Artemisinin is highly effective against multidrug-resistant strains of Plasmodium falciparum, the aetiological agent of the most severe form of
malaria. However, a low level of accumulation of
artemisinin in Artemisia annua is a major limitation for its production and delivery to
malaria endemic areas of the world. While several strategies to enhance
artemisinin have been extensively explored, enhancing storage capacity in trichome has not yet been considered. Therefore, trichome density was increased with the expression of β-
glucosidase (bgl1) gene in A. annua through Agrobacterium-mediated transformation. Transgene (bgl1) integration and transcript were confirmed by molecular analysis. Trichome density increased up to 20% in leaves and 66% in flowers of BGL1 transgenic plants than Artemisia control plants. High-performance liquid chromatography, time of flight mass spectrometer data showed that
artemisinin content increased up to 1.4% in leaf and 2.56% in flowers (per g DW), similar to the highest yields achieved so far through metabolic engineering.
Artemisinin was enhanced up to five-fold in BGL1 transgenic flowers.

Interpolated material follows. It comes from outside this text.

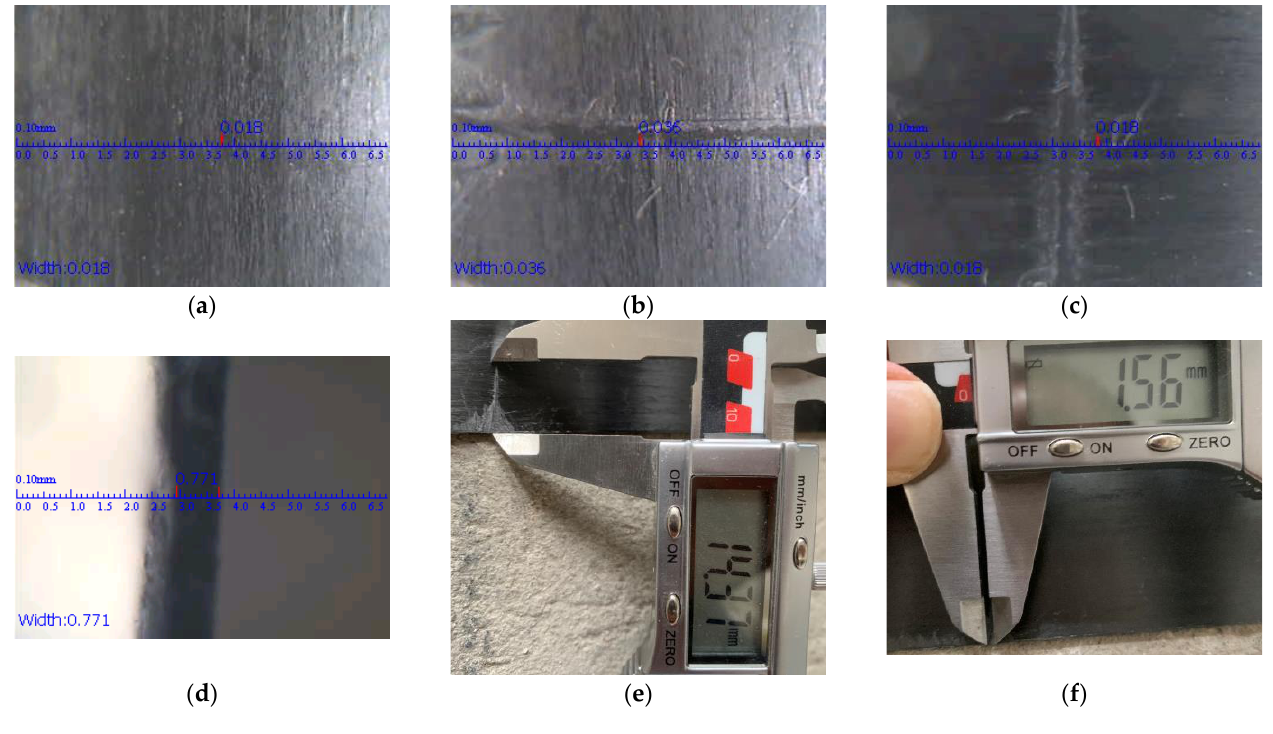
Figure 5. Damage to the laminate: ( a ) undamaged laminate, ( b ) damage image perpendicular to the fibre, ( c ) damage image parallel to the fibre, ( d ) decrease in laminate thickness at the site of damage, ( e ) damage height, and ( f ) damage width.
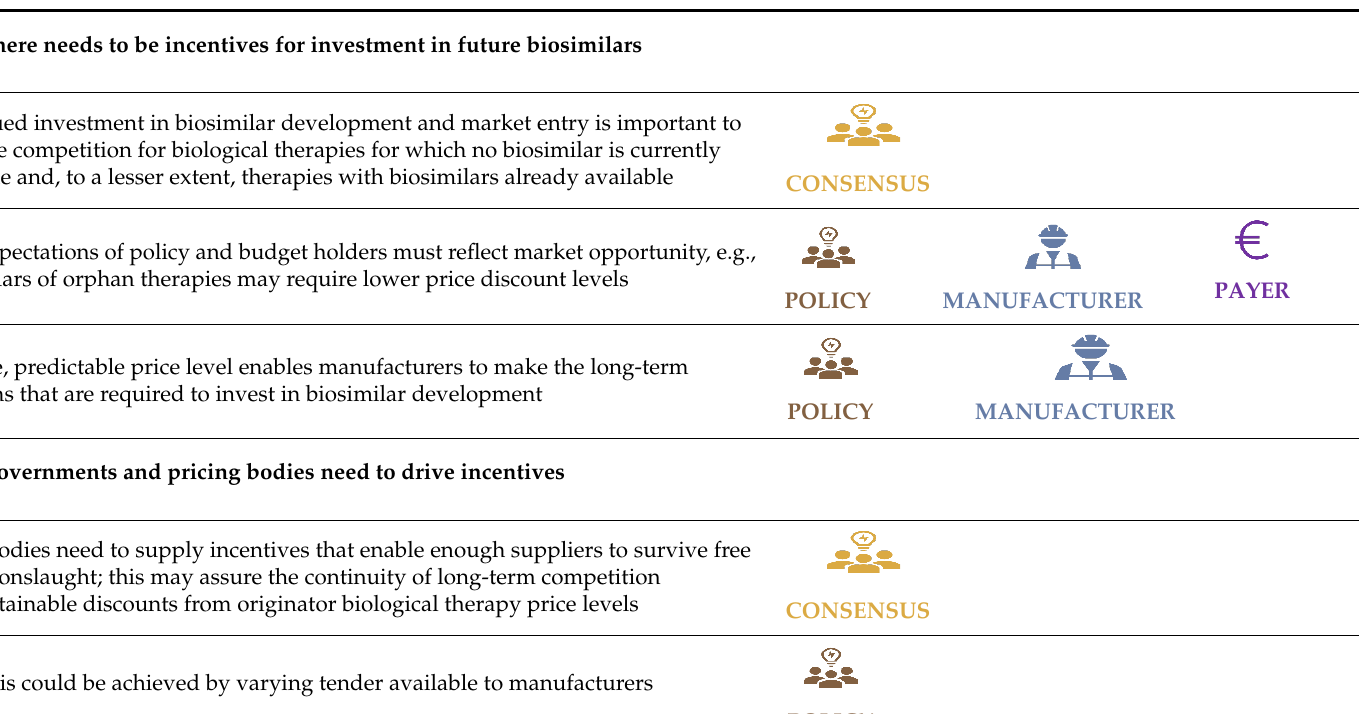
Table 2. Consensus on drivers and risks to biosimilar market sustainability (competition and incentives). Table 2. Cont.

This study opens the possibility of increasing
artemisinin content by manipulating trichomes' density, which is a major reservoir of
artemisinin. Combining biosynthetic pathway engineering with enhancing trichome density may further increase
artemisinin yield in A. annua. Because oral feeding of Artemisia plant cells reduced
parasitemia more efficiently than the purified
drug, reduced drug resistance and cost of prohibitively expensive purification process, enhanced expression should play a key role in making this valuable
drug affordable to treat
malaria in a large global population that disproportionally impacts low-socioeconomic areas and underprivileged children.